Data entries
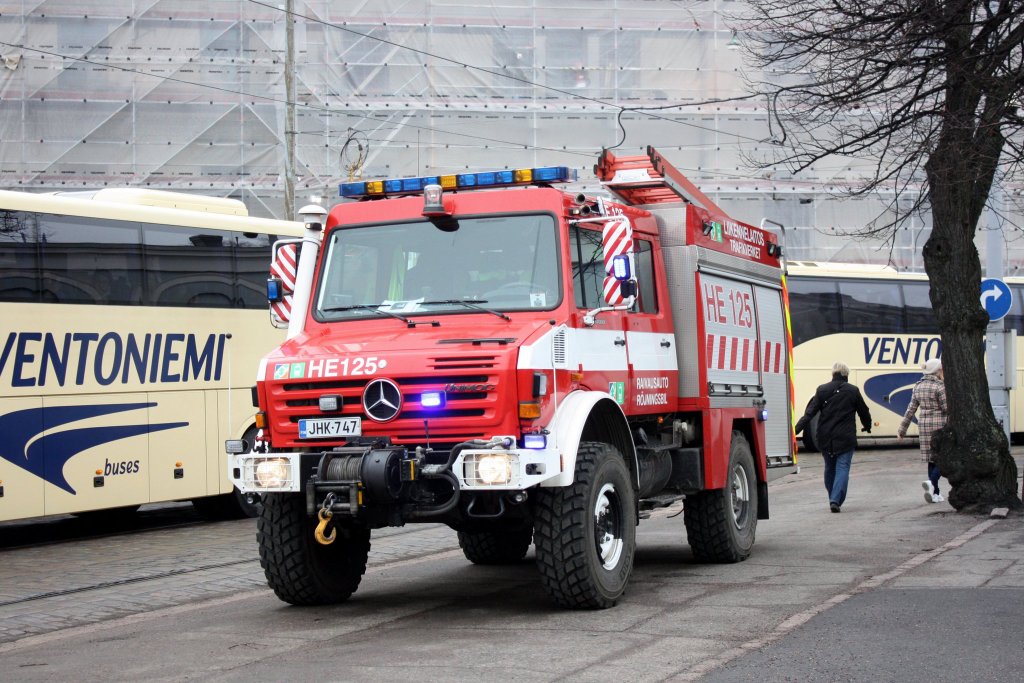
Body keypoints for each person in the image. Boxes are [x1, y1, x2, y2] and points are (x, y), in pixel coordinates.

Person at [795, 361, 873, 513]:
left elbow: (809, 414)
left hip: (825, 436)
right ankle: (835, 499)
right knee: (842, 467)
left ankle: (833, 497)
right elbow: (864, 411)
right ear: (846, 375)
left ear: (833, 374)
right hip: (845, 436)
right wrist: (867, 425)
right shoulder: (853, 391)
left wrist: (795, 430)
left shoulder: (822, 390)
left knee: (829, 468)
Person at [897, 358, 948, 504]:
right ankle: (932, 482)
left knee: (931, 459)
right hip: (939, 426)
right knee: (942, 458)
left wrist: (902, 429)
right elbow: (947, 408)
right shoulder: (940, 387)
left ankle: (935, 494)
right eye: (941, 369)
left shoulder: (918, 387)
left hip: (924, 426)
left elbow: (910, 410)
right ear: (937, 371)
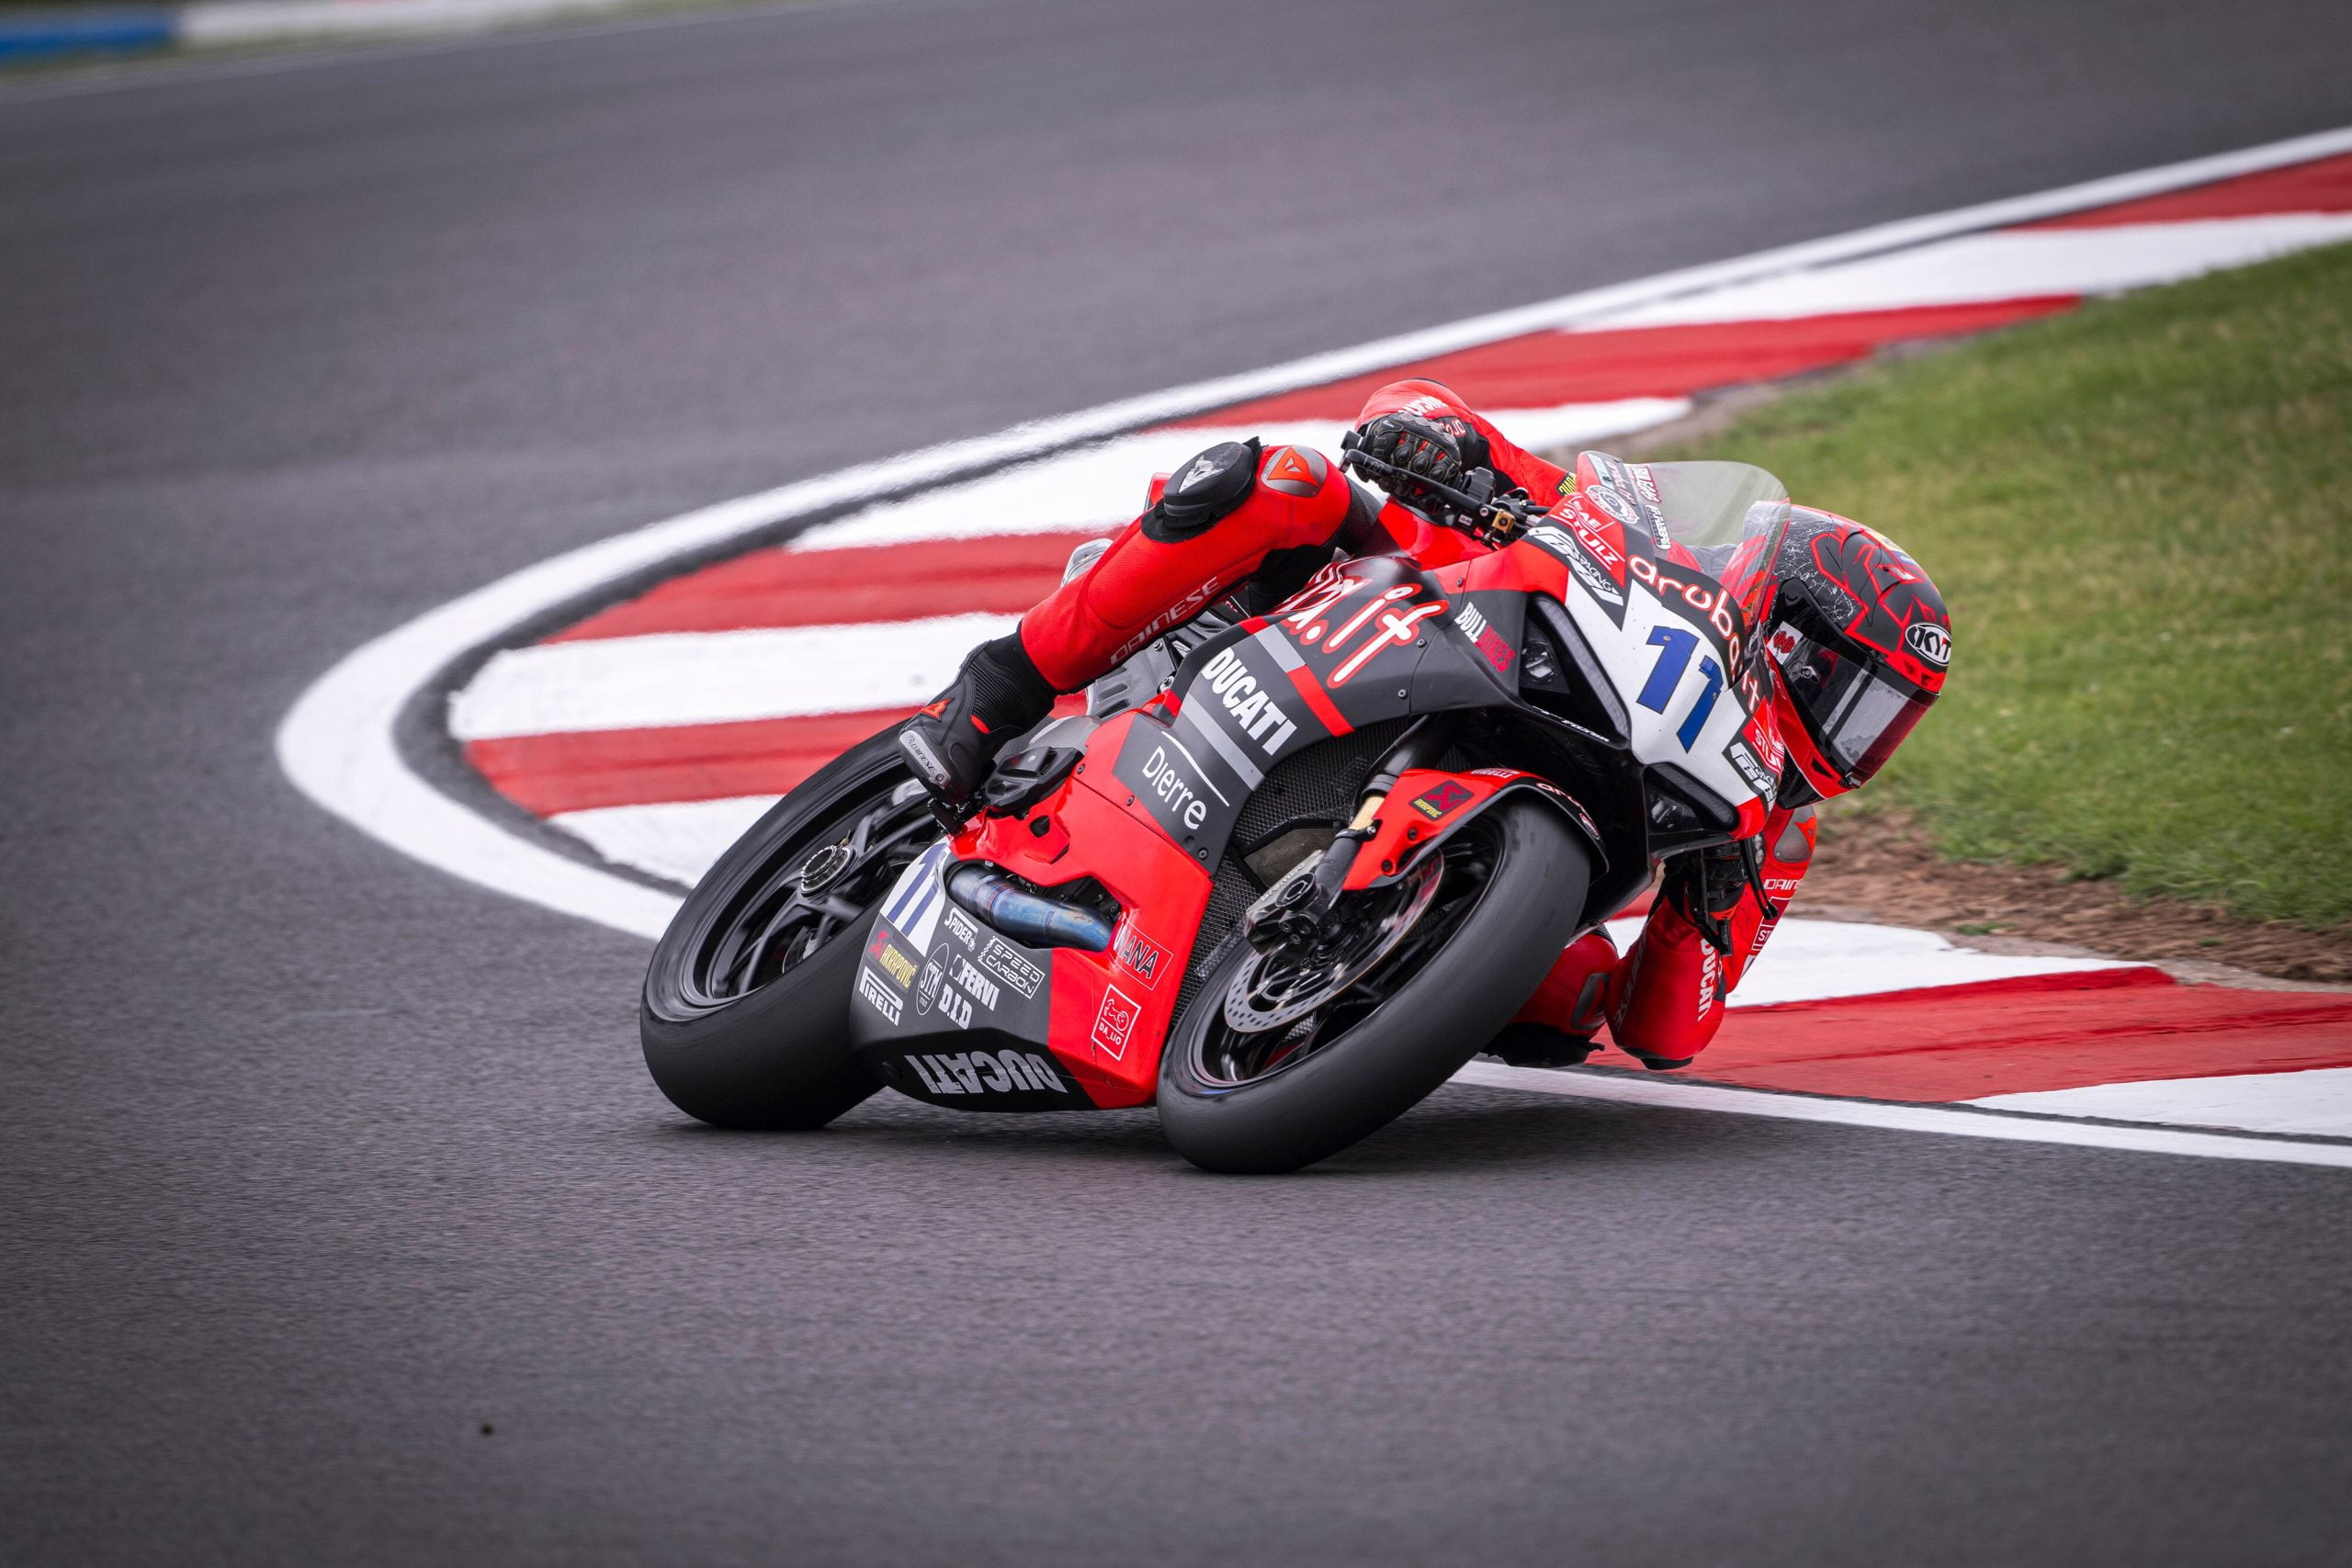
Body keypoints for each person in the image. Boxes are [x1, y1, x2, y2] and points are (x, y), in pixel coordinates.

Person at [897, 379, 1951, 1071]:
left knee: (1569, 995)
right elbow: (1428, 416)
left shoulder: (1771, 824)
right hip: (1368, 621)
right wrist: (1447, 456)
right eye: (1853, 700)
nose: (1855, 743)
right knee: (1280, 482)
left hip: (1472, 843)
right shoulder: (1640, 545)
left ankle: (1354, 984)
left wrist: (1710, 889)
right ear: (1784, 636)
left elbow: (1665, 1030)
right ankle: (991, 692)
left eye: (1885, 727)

* * *

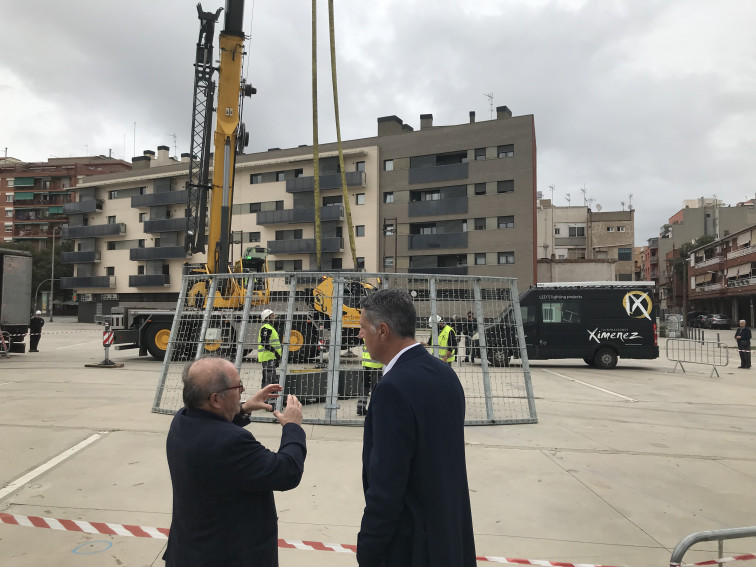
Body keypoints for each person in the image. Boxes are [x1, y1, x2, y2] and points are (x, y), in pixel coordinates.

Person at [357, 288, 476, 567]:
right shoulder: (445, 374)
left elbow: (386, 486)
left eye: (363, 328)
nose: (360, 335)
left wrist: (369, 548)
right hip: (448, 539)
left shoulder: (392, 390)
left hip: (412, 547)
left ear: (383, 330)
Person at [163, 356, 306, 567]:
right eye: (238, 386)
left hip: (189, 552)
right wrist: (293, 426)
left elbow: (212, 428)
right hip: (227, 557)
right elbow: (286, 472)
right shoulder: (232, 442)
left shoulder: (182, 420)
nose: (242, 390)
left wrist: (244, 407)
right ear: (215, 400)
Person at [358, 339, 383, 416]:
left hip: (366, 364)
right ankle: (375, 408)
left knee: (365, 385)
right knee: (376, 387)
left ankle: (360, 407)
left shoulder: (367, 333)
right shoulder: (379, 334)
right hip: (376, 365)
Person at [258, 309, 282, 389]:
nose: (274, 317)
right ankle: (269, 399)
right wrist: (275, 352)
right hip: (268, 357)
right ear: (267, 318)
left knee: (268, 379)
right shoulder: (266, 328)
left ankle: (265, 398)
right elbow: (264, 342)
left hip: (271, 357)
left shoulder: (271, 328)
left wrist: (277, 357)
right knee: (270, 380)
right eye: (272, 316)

Prompt - Within the data above, the span starting at the line containing "nose: (360, 335)" and ending at the line containing "right shoulder: (232, 442)" is to be retyped exactly, with no other lines.

Answer for the task -
nose: (360, 335)
left wrist: (369, 548)
right hip: (448, 539)
left shoulder: (392, 390)
left hip: (412, 547)
left ear: (383, 330)
Person at [163, 356, 306, 567]:
right eye: (238, 386)
left hip: (189, 552)
right wrist: (293, 426)
left elbow: (212, 428)
right hip: (227, 557)
right elbow: (286, 472)
right shoulder: (232, 442)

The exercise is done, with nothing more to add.